The government is out of business

The government is currently trying to skill India’s youth and create more jobs for them through various measures. “Government programs that tie incentives to job creation in the manufacturing sector could be sharpened to further boost employment. For example, under the current employment-related framework, incentives are capped at relatively modest wage levels. In a high-cost urban environment, raising this cap would make formal manufacturing jobs more attractive to both firms and workers without undermining fiscal discipline,” says Gupta.

MSMEs account for almost half of manufacturing employment, up from 44 percent a few years ago, and have created close to 30 percent of new non-farm jobs in the last seven years. “In many ways, MSMEs are India’s employment wheel. While investment-led incentives such as manufacturing-linked schemes have successfully catalysed capital expenditure, Budget 2026 can complement them by directly rewarding increased job creation by MSMEs. Tax incentives clearly linked to net new jobs (in both manufacturing and services) will be a powerful way to transform job creation into a self-reinforcing cycle of income, consumption and growth,” writes Gupta.

Women’s participation in the workforce is another important factor. Women’s participation in the workforce has increased impressively in recent years, rising to 40.3 percent by 2024, but most of this increase has come from agriculture. Women are underrepresented in non-agricultural sectors.

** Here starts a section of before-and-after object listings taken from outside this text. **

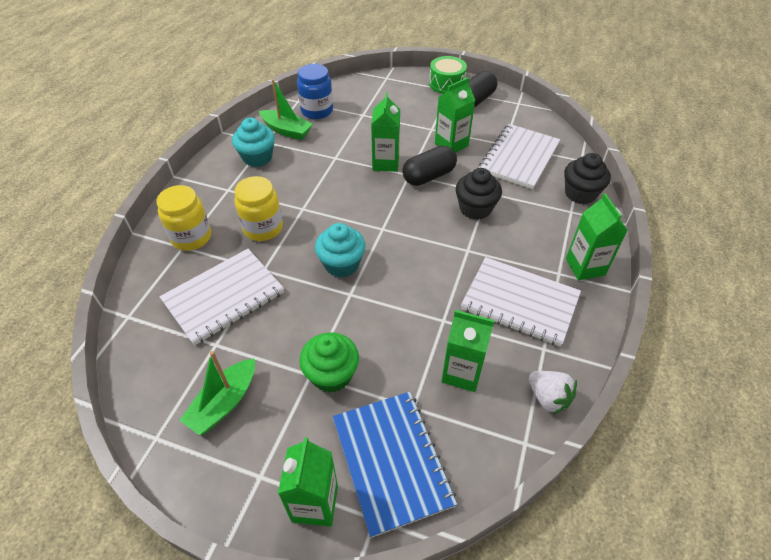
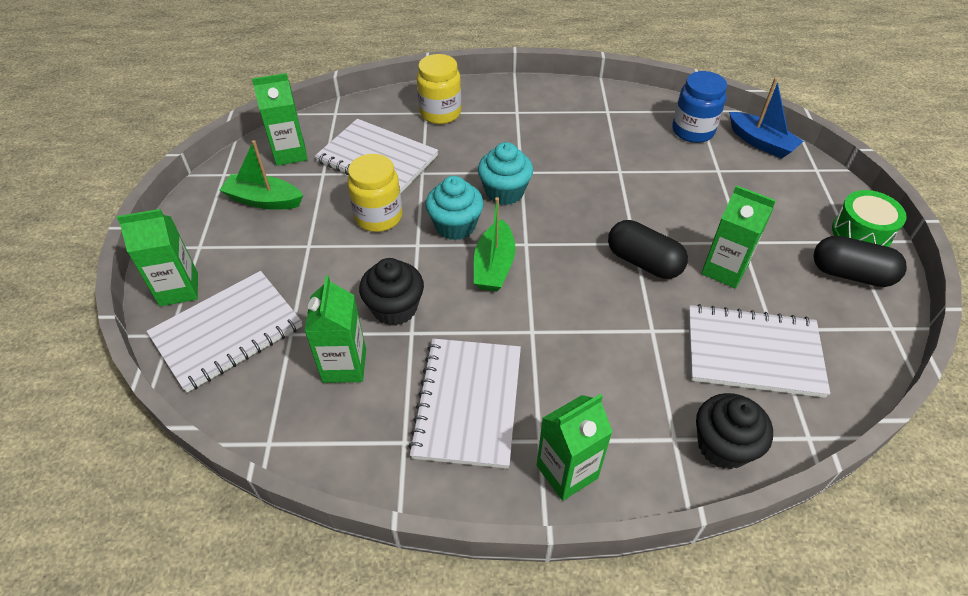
camera: 70 degrees right, 0 degrees up
(257, 157) = (578, 114): turquoise cupcake -> turquoise cupcake (504, 192)
(263, 228) = (476, 153): yellow jar -> yellow jar (378, 217)
(286, 130) = (638, 119): green boat -> green boat (494, 266)
(331, 375) = (312, 260): green cupcake -> none
(348, 88) = (761, 143): none -> blue boat
(385, 163) = (640, 216): green carton -> green carton (290, 153)
(392, 461) = (227, 332): blue notebook -> white notebook
(475, 209) = (611, 323): black cupcake -> black cupcake (395, 308)
(548, 398) = (333, 457): white strawberry -> none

Demographic dividend needs macro support

Although predictions of India’s economic rise based on its demographic dividend are optimistic, analysts also emphasize that global economic uncertainties, geopolitical negativities and domestic structural bottlenecks may shape the path ahead. Ongoing reforms, particularly in sectors such as manufacturing, technology and labor policy, will be critical to long-term competitiveness. Rubenstein’s claim that India “could become the world’s largest economy” in the next few decades is based on multiple macroeconomic trends, such as strong growth momentum and deepening global integration.